The Vatican likes to claim that there are over a billion “Catholics” around the world. But just how many of them are really “Catholic” in any meaningful sense of the word?

According to a poll from the Catholic Youth Ministry Federation (CYMfed) released last week, just over one in 10 young people baptised into the Catholic Church attends Mass every week. The poll asked 1,000 baptised Catholics aged between 11 and 25 about their faith. It revealed that even among those who readily identified themselves as Catholic, only 17 per cent went to Mass.

The researchers concluded: “If Catholicity were measured by practice, there seems to be some distance between the perception of what faith should look like and the lived reality and experience amongst our young people.”

Similar research by Cafod published last year found that only 9 per cent of 25–34 year old Catholics attended weekly Mass; the CYMfed findings showed that the numbers going to Church were far lower than the 54 per cent of young people who said it was important to attend Mass regularly.

However, although the Church took some comfort in the fact that 82 per cent of Catholics thought belief in God was important, it quickly became clear that no-one really knows what is meant by “belief in God”. Only a third of those questions had any orthodox view of “God”. The rest either said they had no idea what God meant or they simply believe in some undefined “higher power”.

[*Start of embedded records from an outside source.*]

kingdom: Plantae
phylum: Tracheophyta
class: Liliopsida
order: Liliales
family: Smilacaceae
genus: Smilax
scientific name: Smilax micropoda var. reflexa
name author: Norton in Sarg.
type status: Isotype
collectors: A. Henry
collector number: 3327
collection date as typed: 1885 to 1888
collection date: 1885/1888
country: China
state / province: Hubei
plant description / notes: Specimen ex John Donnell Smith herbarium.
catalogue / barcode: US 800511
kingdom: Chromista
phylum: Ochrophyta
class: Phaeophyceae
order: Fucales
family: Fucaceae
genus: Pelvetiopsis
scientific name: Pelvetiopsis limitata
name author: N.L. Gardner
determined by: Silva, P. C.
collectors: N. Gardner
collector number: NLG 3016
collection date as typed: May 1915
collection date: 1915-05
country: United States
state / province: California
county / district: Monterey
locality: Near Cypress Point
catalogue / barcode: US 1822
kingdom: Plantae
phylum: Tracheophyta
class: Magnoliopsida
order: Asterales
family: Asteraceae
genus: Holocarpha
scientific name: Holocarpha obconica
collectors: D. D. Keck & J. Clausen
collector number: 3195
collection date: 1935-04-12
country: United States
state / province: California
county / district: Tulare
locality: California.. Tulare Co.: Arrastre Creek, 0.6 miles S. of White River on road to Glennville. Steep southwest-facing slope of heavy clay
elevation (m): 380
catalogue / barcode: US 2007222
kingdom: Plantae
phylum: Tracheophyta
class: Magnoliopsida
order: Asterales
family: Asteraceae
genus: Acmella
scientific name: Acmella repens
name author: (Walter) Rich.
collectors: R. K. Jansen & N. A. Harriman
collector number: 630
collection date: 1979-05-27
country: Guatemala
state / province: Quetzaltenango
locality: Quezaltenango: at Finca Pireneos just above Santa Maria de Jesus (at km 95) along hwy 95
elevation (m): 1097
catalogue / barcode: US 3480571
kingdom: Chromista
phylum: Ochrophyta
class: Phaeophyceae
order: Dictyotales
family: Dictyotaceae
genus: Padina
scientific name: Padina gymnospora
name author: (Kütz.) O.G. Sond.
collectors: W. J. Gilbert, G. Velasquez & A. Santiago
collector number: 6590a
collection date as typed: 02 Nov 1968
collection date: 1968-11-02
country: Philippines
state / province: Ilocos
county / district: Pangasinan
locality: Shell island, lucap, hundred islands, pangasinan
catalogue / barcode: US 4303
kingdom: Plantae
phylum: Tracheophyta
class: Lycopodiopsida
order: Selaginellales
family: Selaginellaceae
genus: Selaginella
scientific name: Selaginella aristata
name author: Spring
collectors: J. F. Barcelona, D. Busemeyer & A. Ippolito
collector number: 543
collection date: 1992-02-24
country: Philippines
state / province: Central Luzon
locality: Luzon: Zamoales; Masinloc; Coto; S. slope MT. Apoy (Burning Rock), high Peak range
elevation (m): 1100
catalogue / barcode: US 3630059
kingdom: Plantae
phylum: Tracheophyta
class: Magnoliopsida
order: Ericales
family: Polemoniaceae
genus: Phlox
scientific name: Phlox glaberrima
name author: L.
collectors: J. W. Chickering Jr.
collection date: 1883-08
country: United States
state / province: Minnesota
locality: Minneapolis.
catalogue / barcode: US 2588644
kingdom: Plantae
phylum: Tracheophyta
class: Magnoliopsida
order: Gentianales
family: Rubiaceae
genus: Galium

Perceptions of the Church itself were revealing. Asked to choose five adjectives from a list of 43 to describe the Catholic Church, 83 per cent selected at least one among the following: “Authoritative, boring, cautious, conservative, established, exclusive, traditional”.

However, nearly a third also chose one from “heroic, bold/direct, independent, campaigning, outspoken, challenging, passionate”. For those who continued to practise their faith in their twenties, the research found a “deeper engagement” with Catholicism. A third of mass goers between 20 and 25 claimed that they “prayed daily”, and 39 per cent rather unconvincingly said read the Bible every week.